Pendant les quinze jours qui suivirent, cette objection occupa seule les moments les plus intimes de la conversation des deux amies.

Trois jours après l'arrivée de Mme de Constantin, Mlle Bérard fut payée magnifiquement et renvoyée. Avec son activité ordinaire, Mme de Constantin interrogea la bonne Mlle Beaulieu et congédia Anne-Marie.

M. le marquis de Pointcarré, extrêmement attentif à ces petits événements domestiques, comprit qu'il avait une rivale invincible dans l'âme de sa fille.
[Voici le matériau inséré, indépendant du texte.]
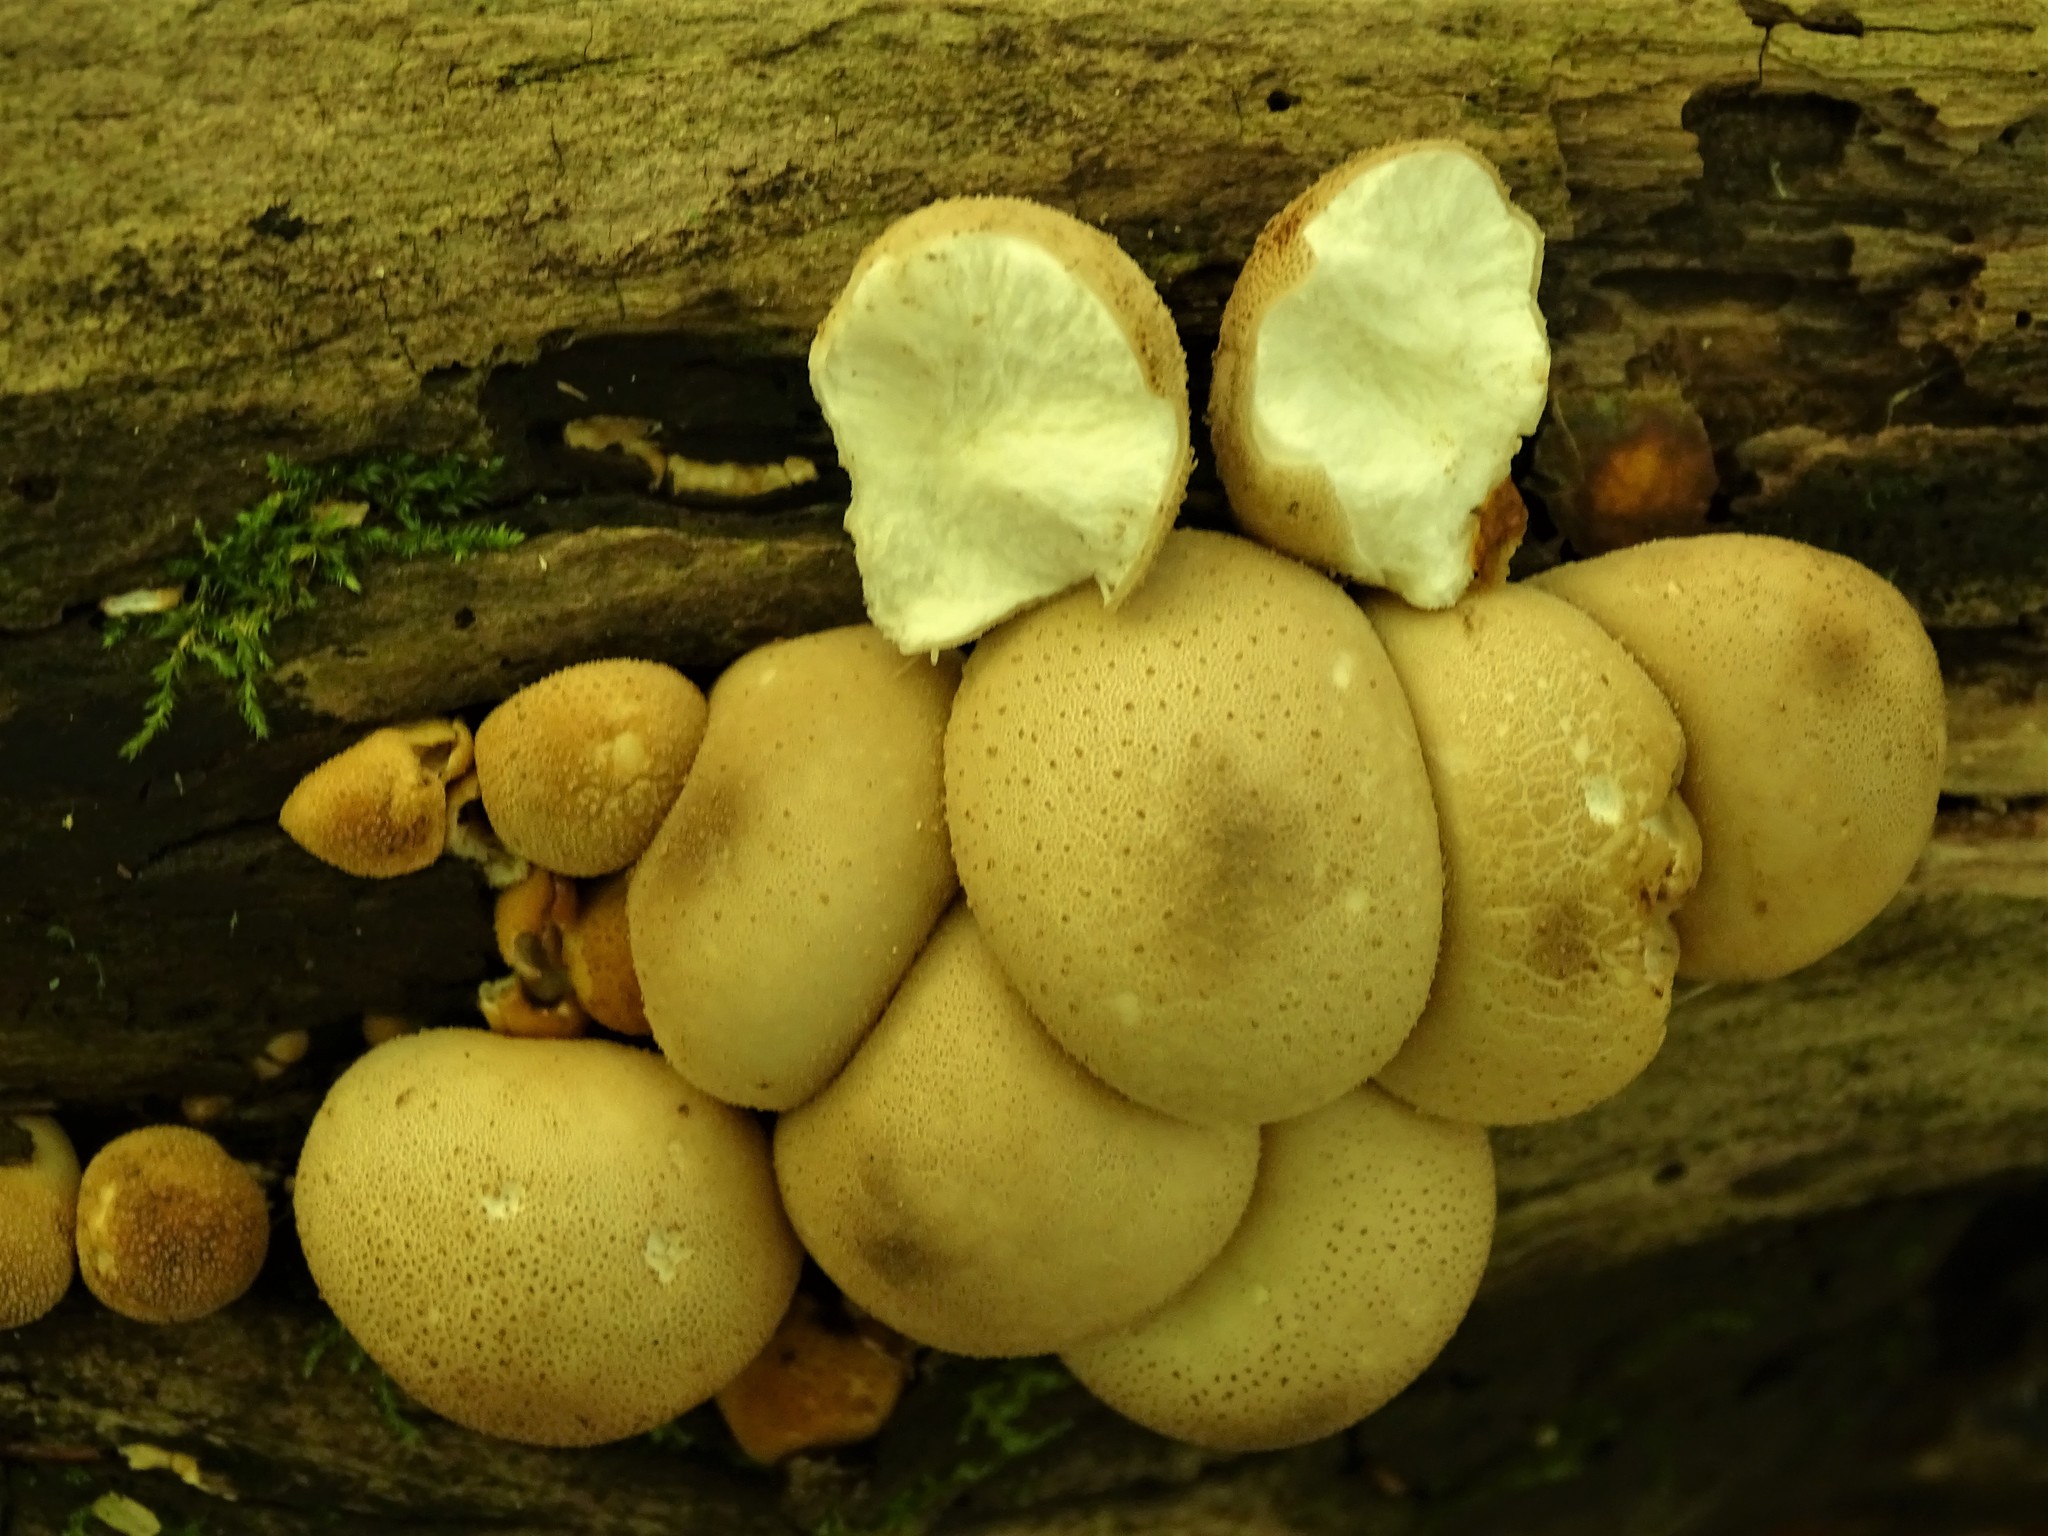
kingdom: Fungi
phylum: Basidiomycota
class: Agaricomycetes
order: Agaricales
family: Lycoperdaceae
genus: Apioperdon
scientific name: Apioperdon pyriforme
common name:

C'était un peu l'espoir de Mme de Constantin; son activité continue rendit la santé à Mme de Chasteller. Elle voulut être menée dans le monde et, sous ce prétexte, elle força son amie à paraître presque chaque soir chez Mmes de Puy-Laurens, d'Hocquincourt, de Marcilly, de Serpierre, de Commercy, etc.

Elle voulait bien établir que Mme de Chasteller n'était pas au désespoir du départ de M. Leuwen.

En voiture, un soir, en allant chez Mme de Puy-Laurens:

«—Quel est l'homme le plus actif, le plus impertinent, le plus influent de toute votre jeunesse? demanda Mme de Constantin.

«—C'est M. de Sanréal, sans doute répondit Mme de Chasteller en souriant.